Records shown Start Marker

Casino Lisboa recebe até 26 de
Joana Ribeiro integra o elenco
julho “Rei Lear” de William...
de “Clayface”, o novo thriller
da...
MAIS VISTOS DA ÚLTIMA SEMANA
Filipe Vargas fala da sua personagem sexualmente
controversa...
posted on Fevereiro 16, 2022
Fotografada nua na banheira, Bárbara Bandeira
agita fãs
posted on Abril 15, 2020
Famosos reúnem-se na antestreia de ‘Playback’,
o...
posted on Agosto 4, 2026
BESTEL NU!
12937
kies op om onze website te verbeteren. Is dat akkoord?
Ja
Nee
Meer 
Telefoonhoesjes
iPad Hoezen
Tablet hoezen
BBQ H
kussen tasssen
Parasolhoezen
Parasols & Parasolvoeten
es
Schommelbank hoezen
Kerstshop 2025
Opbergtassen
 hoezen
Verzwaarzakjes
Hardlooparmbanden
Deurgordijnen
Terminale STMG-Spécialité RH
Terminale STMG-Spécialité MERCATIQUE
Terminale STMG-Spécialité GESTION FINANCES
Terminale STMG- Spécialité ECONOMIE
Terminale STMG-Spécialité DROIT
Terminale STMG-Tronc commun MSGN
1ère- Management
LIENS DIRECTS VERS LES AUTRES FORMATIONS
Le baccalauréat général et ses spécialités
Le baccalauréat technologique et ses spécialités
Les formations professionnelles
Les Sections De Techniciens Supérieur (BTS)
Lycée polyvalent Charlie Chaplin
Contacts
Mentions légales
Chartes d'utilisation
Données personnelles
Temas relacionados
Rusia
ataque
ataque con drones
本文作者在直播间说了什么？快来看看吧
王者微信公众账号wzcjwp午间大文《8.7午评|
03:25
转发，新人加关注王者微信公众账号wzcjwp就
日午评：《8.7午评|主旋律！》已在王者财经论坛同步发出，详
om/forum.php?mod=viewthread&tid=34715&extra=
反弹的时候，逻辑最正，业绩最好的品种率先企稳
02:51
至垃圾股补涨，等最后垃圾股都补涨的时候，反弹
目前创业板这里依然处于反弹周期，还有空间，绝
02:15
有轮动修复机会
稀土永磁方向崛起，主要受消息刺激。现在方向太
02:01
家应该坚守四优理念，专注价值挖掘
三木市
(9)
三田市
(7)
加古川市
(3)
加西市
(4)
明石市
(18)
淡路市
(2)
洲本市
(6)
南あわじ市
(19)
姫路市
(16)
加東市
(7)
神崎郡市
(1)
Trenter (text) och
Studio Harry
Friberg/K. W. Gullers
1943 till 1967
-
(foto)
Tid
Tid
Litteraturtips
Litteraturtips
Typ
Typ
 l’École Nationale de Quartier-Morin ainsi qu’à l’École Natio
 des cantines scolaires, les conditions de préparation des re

Records shown End Marker

## Exercise aim
For each line above that contains the word "Terminale", give the line as it is written.

## Solution
Terminale STMG-Spécialité RH
Terminale STMG-Spécialité MERCATIQUE
Terminale STMG-Spécialité GESTION FINANCES
Terminale STMG- Spécialité ECONOMIE
Terminale STMG-Spécialité DROIT
Terminale STMG-Tronc commun MSGN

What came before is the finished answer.